Tarefa 1:
No texto sobre a expressão “filho do homem”, a quem, segundo Vermes, cabe o ônus de provar que ela é um título?
Tarefa 2:
Dê continuidade ao texto sobre a expressão “filho do homem”, começando logo depois da última frase.

Trecho do texto:
===============
Chamo a atenção do leitor para essa curiosa – e reveladora – declaração: “um título (... [que]) foi „carregado‟ com um status de soberania”. Isto é, a uma expressão cotidiana e genérica, por força de seu uso em contexto de literatura de visão, teria sofrido a sobre determinação de uma carga de soberania.

Soberania. Voltaremos a isso. Por ora, convém registrar que Geza Vermes defendeu peremptoriamente o fato de que a expressão “filho do homem” não constitui, sob nenhuma hipótese, um “título”, correspondendo lingüístico-culturalmente ao equivalente – ou, já, à tradução – de circunlocução idiomática aramaica para referência que se faça ou a si mesmo, ou a um terceiro, de modo que, ao empregar a expressão, Jesus tão somente se referia a si mesmo enquanto “eu”, mas por meio de um recurso cultural de sua tradição e cultura aramaicas (VERMÈS, p. 165-196).

Vermes, argumenta que não haveria, na tradição aramaica, testemunho inequívoco do uso de “filho do homem” nesse sentido, e arremata: “aos teólogos incumbe absolutamente o ônus de provar que „o filho do homem‟ é um título” (VERMES, p. 193). Conquanto teólogo seja, não me encontro em posição de decidir a questão na perspectiva aramaica. Todavia, chegaremos a ver, adiante, que a tradição hebraica do Antigo Testamento conhece o uso de “filho do homem” como “título” – ainda que não se trate da tradicional referência a Daniel 7,13, onde, de fato, não se trata disso. O âmbito em que, na tradição do Antigo Testamento, “filho do homem” aparece como “título” gravita em torno de outro tema – do qual Jesus teria disso direta e fatalmente acusado.

2. Da acusação irônica de Jesus de Nazaré como rei dos judeus

Viu-se tratar-se da opinião de Fabris e Maggioni que Jesus teria optado pelo uso do título “filho do homem” para evitar “as ambíguas interpretações político-nacionalistas ligadas ao título de Messias” (FABRIS e MAGGIONI, p. 352). Bem, se lhe perpassa algum grau de historicidade, a tradição evangélica é unânime em considerar que a acusação romana aplicada a Jesus está relacionada à sua identificação como proponente ao “trono”. Durante o interrogatório, a pergunta é incisiva: “és tu o rei dos judeus?” (Mt 27,11; Mc 15,2; Lc 23,3; Jo 18,33 – HORSLEY e HANSON, p. 89).
===============
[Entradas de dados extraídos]
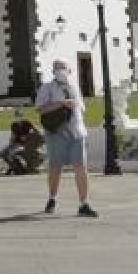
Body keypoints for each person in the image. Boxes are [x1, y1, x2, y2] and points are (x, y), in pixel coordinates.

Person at [35, 60, 97, 218]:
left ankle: (84, 203)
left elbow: (81, 108)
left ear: (69, 70)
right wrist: (61, 103)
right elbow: (41, 109)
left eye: (63, 68)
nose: (60, 70)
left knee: (81, 166)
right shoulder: (47, 88)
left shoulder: (75, 87)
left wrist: (76, 109)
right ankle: (52, 198)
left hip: (77, 132)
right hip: (56, 133)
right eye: (57, 68)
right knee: (56, 167)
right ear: (53, 71)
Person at [1, 109, 37, 175]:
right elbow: (13, 136)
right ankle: (14, 167)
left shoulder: (27, 123)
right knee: (3, 152)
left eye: (19, 115)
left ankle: (17, 168)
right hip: (16, 143)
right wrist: (10, 144)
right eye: (16, 116)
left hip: (25, 144)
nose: (18, 117)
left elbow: (35, 131)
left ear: (22, 116)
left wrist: (27, 136)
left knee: (12, 153)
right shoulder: (13, 125)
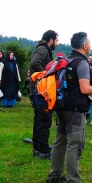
===============
Resposta 1:
Aos teólogos.

Resposta 2:
Tal unanimidade evangélica encontra boa-vontade em Geza Vermes, que aceita a tese da acusação de Jesus e a estabelece em bases “seculares” (VERMES, p. 38), bem como em Paul Winter, que introduz o relatório de sua pesquisa On de Trial of Jesus, asseverando que “Jesus de Nazaré foi julgado e sentenciado à morte por crucificação. Esses são fatos históricos, atestados por autores romanos, judeus e cristãos em documentos existentes” (WINTER, p. 1). No contexto, então, de um julgamento formal, faz todo sentido a unanimidade evangélica quanto à pergunta – “és tu o rei dos judeus?”.

Não parece que se tratasse, então, de uma curiosidade que tivessem as autoridades a respeito de Jesus. Parece correto considerar que a pergunta – “és tu o rei dos judeus?” – funcione melhor como uma inquirição de direito processual, de modo a, por meio dela, se saber se aquele que ali estava, acusado por determinado crime, assumia o ônus e o peso da acusação. Essa interpretação pode ser, por exemplo, corroborada, por outra unanimidade da tradição evangélica – e não apenas sinótica: somos informados de que uma inscrição fora posta acima da cabeça de Jesus, quando e enquanto crucificado: “este é o rei dos judeus” (Mt 27,37 e Lc 23,38), “rei dos judeus” (Mc 15,26) e “Jesus nazareno, rei dos judeus” (Jo 19,19). Conjunto interseção – “rei dos judeus”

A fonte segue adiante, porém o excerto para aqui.